Every single beneficiary appreciates the support received thus far. Many have identified specific improvement plans that would further enhance their lives. To achieve their ambitions, they require further assistance.
The words of Shakespeare provide an appropriate concluding thought:“There is a tide in the affairs of men, which taken at the flood, leads on to fortune. Omitted, all the voyage of their life is bound in shallows… On such a full sea are we now afloat. And we must take the current when it serves, or lose our ventures.”
In Phase I, 32 NGOs were banded together to form thirteen clusters – each under the administrative leadership of a ‘Lead NGO’. It was expected that this would reduce administrative effort and develop co-ordination at the grassroots – and it did. Some clusters worked with a high degree of cohesion, completed activities on schedule, and submitted their reports to GEF/ SGP concurrently. This could have been emulated as a best practice...
However, there were a few clusters that did not perform as anticipated. In future, it might be desirable to have some preparatory sessions that facilitate NGOs with different operating styles working together.
NGOs’ activity plans often include an element of micro-credit that is given to CBOs to meet their working capital needs. For these ‘revolving funds’ to truly serve their purpose, they must be effectively controlled by the CBO after its members have been trained in basic accounting and financial management.
Performance on this aspect has been mixed. Most progressive NGOs have conducted training programmes and devolved controllership of funds to the beneficiaries. There are a few, however, who retain control of funds and even levy interest. This vitiates the understanding that the revolving funds – in form and substance – belongs to the CBOs.
In any disaster situation, it is essential that assistance is available at the place and time when it is needed most. Delays render such recovery mechanisms sub-optimal or - in more severe cases – of little use. For example, in GEF/ SGP, there could be an instance where an agriculturalist needs to deploy resources before the monsoons set in. A delay in releasing funds could prevent this. There is a need for administrative systems to gear up to face the challenge of rapid deployment, particularly when it relates to disaster recovery. Ways and means of expediting associated processes need to be examined.

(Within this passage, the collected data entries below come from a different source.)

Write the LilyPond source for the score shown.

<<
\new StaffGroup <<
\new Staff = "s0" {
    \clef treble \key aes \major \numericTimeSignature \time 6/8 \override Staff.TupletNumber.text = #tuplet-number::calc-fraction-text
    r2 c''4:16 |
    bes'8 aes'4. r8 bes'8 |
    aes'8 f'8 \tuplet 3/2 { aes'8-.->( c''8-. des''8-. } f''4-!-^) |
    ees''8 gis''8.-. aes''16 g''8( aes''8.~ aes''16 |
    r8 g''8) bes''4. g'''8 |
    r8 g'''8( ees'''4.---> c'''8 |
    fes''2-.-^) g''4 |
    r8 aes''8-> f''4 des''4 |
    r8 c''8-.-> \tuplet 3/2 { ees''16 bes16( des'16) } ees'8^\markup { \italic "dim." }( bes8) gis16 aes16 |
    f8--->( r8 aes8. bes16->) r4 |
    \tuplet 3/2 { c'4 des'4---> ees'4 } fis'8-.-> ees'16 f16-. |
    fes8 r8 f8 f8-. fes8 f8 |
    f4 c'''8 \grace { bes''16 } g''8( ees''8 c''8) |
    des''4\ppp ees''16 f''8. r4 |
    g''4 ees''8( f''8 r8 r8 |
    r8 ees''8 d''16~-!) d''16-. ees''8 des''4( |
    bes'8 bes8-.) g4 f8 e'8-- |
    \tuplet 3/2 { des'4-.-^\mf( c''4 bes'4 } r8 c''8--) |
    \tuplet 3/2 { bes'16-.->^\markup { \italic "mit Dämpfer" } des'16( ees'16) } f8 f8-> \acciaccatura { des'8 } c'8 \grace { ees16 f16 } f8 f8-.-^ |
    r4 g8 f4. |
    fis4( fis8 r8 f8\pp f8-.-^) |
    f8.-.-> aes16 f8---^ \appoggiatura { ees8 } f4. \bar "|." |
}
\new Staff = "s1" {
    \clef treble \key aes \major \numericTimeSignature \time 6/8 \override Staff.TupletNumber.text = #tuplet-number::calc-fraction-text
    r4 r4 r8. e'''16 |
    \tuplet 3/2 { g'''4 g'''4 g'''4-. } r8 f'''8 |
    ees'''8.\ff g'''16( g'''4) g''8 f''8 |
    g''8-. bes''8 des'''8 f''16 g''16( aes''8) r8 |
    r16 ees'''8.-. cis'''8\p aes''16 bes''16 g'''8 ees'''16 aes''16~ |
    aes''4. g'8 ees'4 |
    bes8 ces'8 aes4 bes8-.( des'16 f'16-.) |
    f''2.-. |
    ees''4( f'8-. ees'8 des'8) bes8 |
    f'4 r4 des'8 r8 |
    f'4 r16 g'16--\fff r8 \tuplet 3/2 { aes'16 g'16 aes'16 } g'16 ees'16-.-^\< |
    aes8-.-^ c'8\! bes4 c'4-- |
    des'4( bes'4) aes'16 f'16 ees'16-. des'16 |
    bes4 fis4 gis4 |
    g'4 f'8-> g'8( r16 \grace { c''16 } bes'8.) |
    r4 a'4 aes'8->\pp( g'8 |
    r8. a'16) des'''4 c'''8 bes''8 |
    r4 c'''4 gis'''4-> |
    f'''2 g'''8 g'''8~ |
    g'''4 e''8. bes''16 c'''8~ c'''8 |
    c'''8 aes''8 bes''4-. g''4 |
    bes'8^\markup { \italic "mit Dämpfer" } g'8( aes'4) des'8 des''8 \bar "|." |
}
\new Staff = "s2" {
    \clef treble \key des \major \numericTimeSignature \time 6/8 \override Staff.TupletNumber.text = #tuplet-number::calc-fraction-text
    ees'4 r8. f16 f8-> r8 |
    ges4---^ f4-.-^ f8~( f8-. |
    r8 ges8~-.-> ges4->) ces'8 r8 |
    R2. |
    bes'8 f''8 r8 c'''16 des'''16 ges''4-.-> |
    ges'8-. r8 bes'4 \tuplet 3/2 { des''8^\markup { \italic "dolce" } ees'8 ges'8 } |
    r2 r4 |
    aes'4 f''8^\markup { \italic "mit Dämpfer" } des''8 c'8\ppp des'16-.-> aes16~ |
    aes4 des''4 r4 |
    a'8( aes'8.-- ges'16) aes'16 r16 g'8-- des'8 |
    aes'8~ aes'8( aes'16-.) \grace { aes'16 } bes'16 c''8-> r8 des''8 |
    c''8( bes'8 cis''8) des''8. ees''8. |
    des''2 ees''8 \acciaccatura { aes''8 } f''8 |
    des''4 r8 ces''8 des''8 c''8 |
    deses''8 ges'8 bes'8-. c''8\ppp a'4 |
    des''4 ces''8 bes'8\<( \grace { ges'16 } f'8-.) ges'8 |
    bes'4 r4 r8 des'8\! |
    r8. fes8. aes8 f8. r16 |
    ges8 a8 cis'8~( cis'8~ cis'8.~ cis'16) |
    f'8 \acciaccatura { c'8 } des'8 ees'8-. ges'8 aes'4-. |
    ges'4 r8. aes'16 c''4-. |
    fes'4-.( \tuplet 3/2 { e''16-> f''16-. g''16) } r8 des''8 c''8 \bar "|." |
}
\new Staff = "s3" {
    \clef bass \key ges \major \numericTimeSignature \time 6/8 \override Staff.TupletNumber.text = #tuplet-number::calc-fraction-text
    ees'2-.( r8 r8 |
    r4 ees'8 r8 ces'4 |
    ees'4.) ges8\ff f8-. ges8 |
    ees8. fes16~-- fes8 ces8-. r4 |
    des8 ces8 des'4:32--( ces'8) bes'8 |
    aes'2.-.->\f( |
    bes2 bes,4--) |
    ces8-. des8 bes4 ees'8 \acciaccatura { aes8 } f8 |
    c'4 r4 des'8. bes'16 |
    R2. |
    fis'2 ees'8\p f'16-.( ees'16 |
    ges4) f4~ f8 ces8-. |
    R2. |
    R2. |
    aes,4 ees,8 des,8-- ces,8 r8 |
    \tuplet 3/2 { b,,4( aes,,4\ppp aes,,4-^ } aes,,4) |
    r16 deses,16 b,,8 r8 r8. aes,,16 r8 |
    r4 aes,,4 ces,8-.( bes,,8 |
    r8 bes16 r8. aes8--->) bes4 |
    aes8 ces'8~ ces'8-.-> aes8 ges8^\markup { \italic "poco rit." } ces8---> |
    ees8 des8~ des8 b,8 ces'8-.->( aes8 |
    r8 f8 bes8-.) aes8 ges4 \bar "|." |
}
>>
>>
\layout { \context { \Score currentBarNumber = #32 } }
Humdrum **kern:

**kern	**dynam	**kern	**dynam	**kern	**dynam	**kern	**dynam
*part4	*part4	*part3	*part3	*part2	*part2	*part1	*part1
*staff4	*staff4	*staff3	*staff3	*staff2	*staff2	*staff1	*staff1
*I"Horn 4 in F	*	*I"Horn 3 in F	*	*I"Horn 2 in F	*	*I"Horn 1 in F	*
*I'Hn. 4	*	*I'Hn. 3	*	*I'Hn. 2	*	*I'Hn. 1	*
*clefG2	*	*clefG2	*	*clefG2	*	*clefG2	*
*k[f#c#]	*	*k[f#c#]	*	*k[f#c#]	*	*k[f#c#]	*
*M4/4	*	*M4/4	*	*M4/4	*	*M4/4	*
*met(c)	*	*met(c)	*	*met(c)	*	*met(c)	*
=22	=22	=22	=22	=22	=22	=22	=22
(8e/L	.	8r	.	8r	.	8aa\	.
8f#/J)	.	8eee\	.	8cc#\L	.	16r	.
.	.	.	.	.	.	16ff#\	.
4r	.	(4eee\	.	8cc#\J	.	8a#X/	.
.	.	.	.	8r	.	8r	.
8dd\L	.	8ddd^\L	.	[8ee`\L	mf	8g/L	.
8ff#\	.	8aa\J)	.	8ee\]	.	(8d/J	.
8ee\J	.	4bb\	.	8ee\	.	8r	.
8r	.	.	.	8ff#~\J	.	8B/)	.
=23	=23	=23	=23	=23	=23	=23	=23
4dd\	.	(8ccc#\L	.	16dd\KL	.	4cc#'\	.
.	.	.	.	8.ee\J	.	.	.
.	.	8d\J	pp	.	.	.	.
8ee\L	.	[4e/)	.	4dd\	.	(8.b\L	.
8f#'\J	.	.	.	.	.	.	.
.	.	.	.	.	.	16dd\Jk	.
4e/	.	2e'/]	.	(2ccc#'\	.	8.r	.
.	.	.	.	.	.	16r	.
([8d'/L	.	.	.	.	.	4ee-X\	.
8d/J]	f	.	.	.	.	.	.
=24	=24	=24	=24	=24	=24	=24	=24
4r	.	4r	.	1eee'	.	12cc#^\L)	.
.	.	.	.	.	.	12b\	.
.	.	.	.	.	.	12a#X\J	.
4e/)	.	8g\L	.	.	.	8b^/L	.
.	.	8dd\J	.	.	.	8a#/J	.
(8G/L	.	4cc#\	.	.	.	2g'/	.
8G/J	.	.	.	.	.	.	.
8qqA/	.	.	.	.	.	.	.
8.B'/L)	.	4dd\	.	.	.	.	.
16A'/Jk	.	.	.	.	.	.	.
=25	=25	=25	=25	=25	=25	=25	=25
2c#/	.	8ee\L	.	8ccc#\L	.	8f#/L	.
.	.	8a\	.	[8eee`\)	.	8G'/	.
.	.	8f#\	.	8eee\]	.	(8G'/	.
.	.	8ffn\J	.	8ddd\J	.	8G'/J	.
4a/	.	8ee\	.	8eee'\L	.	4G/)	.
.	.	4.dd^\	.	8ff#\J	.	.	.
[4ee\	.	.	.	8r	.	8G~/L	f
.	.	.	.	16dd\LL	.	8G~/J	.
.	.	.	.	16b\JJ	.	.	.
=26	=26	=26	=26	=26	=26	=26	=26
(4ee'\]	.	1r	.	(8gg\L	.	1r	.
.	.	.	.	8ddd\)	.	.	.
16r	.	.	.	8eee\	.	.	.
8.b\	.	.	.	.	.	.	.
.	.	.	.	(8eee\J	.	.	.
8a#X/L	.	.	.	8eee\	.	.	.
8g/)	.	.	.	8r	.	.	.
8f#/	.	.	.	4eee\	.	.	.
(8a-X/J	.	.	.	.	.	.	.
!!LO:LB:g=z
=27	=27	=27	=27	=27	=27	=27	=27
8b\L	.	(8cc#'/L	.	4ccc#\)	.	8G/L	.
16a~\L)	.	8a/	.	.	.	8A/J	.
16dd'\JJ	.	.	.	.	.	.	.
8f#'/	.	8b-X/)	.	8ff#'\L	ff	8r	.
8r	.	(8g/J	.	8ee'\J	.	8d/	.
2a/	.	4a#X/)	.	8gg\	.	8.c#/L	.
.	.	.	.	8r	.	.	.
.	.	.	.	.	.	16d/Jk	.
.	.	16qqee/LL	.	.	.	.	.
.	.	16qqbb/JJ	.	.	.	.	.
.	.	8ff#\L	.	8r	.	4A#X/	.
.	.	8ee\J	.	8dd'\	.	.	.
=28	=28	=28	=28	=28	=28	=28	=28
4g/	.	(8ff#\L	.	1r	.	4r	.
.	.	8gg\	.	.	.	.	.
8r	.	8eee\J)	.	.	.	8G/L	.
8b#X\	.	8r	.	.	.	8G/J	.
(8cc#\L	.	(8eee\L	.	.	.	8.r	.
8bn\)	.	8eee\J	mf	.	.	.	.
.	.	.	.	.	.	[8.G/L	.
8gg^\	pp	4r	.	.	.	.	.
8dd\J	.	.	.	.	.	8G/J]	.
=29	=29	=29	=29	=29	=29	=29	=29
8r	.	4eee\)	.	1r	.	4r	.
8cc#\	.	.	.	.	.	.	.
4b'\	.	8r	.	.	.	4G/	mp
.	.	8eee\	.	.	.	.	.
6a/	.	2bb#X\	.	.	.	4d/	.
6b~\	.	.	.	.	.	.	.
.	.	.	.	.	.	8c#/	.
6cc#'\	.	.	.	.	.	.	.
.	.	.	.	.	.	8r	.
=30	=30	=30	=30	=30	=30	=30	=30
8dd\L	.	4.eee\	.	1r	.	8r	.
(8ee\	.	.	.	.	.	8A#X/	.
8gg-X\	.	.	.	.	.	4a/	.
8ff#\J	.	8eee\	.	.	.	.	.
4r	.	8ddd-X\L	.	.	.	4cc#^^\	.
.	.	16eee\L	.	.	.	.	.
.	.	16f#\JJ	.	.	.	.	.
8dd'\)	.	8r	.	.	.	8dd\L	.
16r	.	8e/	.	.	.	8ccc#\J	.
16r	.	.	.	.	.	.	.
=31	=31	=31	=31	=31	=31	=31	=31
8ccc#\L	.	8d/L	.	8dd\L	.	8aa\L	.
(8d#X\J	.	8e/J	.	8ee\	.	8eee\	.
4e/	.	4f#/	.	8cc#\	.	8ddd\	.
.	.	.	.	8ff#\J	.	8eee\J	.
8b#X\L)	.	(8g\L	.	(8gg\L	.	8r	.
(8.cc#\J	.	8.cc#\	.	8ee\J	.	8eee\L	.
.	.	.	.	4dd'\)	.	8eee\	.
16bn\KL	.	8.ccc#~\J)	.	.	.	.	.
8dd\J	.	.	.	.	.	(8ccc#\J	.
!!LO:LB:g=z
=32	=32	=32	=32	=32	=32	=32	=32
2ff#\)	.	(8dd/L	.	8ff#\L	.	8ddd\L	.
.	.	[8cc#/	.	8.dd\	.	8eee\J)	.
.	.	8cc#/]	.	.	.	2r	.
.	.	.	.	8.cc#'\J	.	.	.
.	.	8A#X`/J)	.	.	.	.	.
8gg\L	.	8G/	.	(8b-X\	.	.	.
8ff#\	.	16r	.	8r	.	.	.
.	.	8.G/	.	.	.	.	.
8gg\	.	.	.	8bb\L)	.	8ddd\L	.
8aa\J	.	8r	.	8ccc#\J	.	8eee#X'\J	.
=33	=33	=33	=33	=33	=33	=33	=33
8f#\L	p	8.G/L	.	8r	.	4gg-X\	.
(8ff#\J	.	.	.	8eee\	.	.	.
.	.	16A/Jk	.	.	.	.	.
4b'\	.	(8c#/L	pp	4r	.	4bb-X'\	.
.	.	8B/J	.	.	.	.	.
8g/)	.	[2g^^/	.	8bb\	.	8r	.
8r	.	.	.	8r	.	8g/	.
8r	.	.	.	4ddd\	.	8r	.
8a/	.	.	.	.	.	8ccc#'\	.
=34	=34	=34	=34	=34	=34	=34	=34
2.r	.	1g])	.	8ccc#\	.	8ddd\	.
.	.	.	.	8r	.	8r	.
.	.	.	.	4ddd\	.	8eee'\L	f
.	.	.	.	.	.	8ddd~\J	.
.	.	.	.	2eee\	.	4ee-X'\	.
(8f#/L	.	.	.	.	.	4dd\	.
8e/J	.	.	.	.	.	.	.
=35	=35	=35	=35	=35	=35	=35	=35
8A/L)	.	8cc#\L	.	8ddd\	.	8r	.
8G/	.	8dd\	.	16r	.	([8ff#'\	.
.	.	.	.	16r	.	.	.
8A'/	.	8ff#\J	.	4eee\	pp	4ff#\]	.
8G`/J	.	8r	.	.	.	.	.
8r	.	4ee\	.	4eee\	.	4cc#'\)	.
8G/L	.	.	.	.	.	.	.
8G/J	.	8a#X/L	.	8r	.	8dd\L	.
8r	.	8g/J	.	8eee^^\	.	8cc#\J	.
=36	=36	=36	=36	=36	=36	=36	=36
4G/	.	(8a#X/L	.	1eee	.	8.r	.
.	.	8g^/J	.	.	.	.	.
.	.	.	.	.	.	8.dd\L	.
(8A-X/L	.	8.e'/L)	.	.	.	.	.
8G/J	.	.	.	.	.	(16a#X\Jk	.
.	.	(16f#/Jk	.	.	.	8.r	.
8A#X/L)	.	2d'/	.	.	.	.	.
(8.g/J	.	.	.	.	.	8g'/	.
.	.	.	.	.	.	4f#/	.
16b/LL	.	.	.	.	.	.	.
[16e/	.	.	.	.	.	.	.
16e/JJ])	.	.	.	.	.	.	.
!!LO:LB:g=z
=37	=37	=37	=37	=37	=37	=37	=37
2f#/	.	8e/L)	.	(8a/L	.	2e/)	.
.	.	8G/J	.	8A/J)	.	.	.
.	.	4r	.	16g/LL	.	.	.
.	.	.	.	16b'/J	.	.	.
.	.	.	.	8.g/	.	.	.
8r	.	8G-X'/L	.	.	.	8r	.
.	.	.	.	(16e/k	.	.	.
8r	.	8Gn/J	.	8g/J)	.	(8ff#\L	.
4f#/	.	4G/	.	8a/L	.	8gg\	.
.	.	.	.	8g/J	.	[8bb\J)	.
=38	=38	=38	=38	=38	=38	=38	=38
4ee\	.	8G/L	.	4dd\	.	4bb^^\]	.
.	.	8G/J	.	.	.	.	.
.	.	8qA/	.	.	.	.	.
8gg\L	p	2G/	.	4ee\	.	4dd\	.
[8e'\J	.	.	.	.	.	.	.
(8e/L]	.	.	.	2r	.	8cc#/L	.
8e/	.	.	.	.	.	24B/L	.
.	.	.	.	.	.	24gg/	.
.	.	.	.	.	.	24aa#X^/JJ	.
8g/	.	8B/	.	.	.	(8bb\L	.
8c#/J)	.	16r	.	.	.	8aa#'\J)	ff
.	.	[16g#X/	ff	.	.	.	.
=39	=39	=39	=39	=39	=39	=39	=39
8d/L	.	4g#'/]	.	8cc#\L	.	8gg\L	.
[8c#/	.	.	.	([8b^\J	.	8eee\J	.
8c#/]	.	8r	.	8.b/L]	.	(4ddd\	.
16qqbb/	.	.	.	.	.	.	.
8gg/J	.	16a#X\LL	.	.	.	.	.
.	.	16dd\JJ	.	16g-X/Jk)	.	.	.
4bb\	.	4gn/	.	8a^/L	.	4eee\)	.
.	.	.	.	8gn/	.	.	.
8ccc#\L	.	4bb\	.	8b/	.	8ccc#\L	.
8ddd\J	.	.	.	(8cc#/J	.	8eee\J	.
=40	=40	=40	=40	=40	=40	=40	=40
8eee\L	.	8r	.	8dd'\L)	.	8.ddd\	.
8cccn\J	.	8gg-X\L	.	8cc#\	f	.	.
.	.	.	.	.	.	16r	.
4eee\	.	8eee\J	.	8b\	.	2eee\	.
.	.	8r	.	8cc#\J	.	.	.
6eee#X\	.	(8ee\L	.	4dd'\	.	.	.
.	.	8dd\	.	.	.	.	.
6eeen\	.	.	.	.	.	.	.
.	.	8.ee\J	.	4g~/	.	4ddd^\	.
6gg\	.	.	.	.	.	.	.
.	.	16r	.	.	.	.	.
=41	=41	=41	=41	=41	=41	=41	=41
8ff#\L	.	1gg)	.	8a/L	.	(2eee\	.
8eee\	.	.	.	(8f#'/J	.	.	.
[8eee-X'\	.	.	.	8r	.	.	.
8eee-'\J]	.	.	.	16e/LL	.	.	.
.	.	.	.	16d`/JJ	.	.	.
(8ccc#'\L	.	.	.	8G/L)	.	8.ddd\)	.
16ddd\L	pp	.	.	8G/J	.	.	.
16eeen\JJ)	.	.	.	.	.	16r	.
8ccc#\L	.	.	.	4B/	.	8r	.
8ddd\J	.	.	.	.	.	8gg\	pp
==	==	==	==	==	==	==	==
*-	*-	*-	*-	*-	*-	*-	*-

The aspect that has the potential to yield the greatest benefit to grantees is the development of a stronger marketing orientation. The establishment of collective marketing organisations could significantly improve many beneficiaries’ net earnings.
· There are some small producers who are content to operate at the local level.
· Others make high-quality products but lack the sophistication necessary to access more profitable markets. For long-term sustainability, entrepreneurs need training to devise better distribution strategy.
· A third category of ambitious producers has made this transition and now supply to premium departmental stores. With guidance, such producers have the potential to market their products internationally.
Every single beneficiary appreciates the support received thus far. Many have identified specific improvement plans that would further enhance their lives. To achieve their ambitions, they require further assistance.
The words of Shakespeare provide an appropriate concluding thought:“There is a tide in the affairs of men, which taken at the flood, leads on to fortune. Omitted, all the voyage of their life is bound in shallows… On such a full sea are we now afloat. And we must take the current when it serves, or lose our ventures.”